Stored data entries
____________________
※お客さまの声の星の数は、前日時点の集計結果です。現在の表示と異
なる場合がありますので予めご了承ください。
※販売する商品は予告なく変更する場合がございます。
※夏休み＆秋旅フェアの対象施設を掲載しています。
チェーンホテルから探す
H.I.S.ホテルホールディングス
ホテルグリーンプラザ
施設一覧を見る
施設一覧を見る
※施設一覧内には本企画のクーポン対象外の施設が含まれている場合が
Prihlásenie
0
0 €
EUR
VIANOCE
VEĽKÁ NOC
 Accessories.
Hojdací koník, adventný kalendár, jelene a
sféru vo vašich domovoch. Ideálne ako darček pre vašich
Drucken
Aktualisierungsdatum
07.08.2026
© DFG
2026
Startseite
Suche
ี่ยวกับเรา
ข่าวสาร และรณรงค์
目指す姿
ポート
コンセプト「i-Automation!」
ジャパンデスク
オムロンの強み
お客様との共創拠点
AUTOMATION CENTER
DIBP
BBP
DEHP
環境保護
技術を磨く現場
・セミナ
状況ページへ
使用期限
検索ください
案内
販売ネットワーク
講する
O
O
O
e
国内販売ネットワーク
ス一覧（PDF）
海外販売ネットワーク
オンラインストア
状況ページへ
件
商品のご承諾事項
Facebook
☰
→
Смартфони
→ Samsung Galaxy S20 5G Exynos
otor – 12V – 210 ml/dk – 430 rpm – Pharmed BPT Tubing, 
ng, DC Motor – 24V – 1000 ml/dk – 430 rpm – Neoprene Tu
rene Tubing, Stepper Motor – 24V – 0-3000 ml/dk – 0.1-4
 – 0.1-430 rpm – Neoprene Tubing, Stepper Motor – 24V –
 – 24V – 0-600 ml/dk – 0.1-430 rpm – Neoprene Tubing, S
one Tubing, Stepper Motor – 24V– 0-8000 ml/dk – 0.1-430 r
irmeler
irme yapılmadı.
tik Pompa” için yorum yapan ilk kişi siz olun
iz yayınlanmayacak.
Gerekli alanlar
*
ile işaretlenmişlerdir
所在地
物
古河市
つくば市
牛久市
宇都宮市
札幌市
____________________
• [EXERCISE]: Your answer should consist solely of the lines above from the line with "Prihlásenie" to the line with "irme yapılmadı.", both included, reproduced exactly.

• [RESPONSE AREA]:
Prihlásenie
0
0 €
EUR
VIANOCE
VEĽKÁ NOC
 Accessories.
Hojdací koník, adventný kalendár, jelene a
sféru vo vašich domovoch. Ideálne ako darček pre vašich
Drucken
Aktualisierungsdatum
07.08.2026
© DFG
2026
Startseite
Suche
ี่ยวกับเรา
ข่าวสาร และรณรงค์
目指す姿
ポート
コンセプト「i-Automation!」
ジャパンデスク
オムロンの強み
お客様との共創拠点
AUTOMATION CENTER
DIBP
BBP
DEHP
環境保護
技術を磨く現場
・セミナ
状況ページへ
使用期限
検索ください
案内
販売ネットワーク
講する
O
O
O
e
国内販売ネットワーク
ス一覧（PDF）
海外販売ネットワーク
オンラインストア
状況ページへ
件
商品のご承諾事項
Facebook
☰
→
Смартфони
→ Samsung Galaxy S20 5G Exynos
otor – 12V – 210 ml/dk – 430 rpm – Pharmed BPT Tubing, 
ng, DC Motor – 24V – 1000 ml/dk – 430 rpm – Neoprene Tu
rene Tubing, Stepper Motor – 24V – 0-3000 ml/dk – 0.1-4
 – 0.1-430 rpm – Neoprene Tubing, Stepper Motor – 24V –
 – 24V – 0-600 ml/dk – 0.1-430 rpm – Neoprene Tubing, S
one Tubing, Stepper Motor – 24V– 0-8000 ml/dk – 0.1-430 r
irmeler
irme yapılmadı.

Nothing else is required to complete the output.